Page-level text extractions:
*** Block opens ***

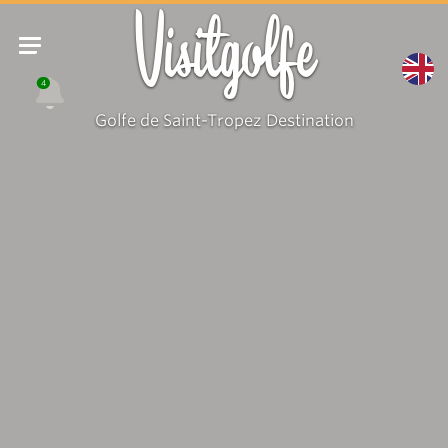
Visitgolfe
4
Golfe de Saint-Tropez Destination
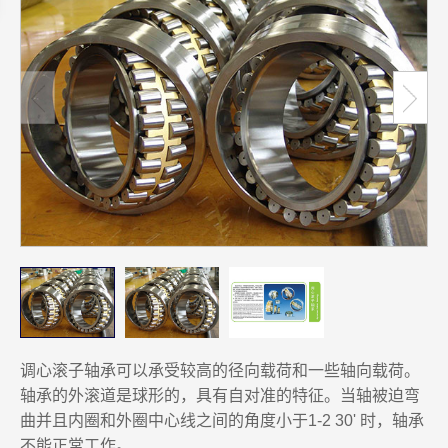
调心滚子轴承可以承受较高的径向载荷和一些轴向载荷。
轴承的外滚道是球形的，具有自对准的特征。当轴被迫弯
曲并且内圈和外圈中心线之间的角度小于1-2 30' 时，轴承
不能正常工作。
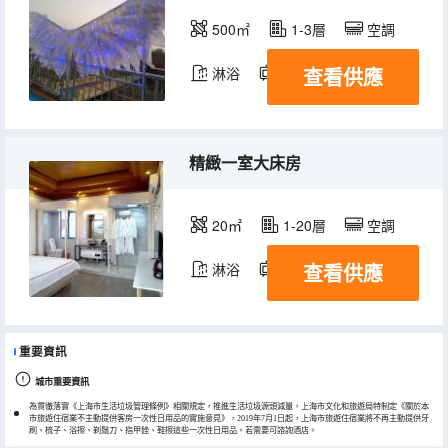
500㎡
1-3層
空調
查看供應
淋浴
電視機
精緻一室大床房
20㎡
1-20層
空調
查看供應
淋浴
電視機
重要資訊
城市重要資訊
為貫徹落實《上海市生活垃圾管理條例》相關規定，推進生活垃圾源頭減量，上海市文化和旅遊局特制定《關於本
市旅遊住宿業不主動提供客房一次性日用品的實施意見》，2019年7月1日起，上海市旅遊住宿業將不再主動提供牙
刷、梳子、浴擦、剃鬚刀、指甲銼、鞋擦這些一次性日用品。若需要可諮詢酒店。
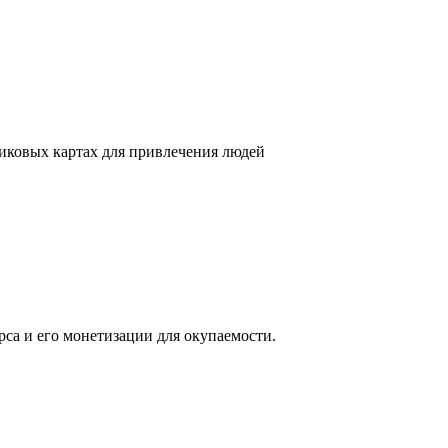
никовых картах для привлечения людей
са и его монетизации для окупаемости.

*** Block closes ***

INSTRUCTIONS FOR THE TASK
Please reproduce the entries above line by line, exactly, leaving out each image.

RESPONSE TO THE EXERCISE
Visitgolfe
4
Golfe de Saint-Tropez Destination
调心滚子轴承可以承受较高的径向载荷和一些轴向载荷。
轴承的外滚道是球形的，具有自对准的特征。当轴被迫弯
曲并且内圈和外圈中心线之间的角度小于1-2 30' 时，轴承
不能正常工作。
500㎡
1-3層
空調
查看供應
淋浴
電視機
精緻一室大床房
20㎡
1-20層
空調
查看供應
淋浴
電視機
重要資訊
城市重要資訊
為貫徹落實《上海市生活垃圾管理條例》相關規定，推進生活垃圾源頭減量，上海市文化和旅遊局特制定《關於本
市旅遊住宿業不主動提供客房一次性日用品的實施意見》，2019年7月1日起，上海市旅遊住宿業將不再主動提供牙
刷、梳子、浴擦、剃鬚刀、指甲銼、鞋擦這些一次性日用品。若需要可諮詢酒店。
никовых картах для привлечения людей
са и его монетизации для окупаемости.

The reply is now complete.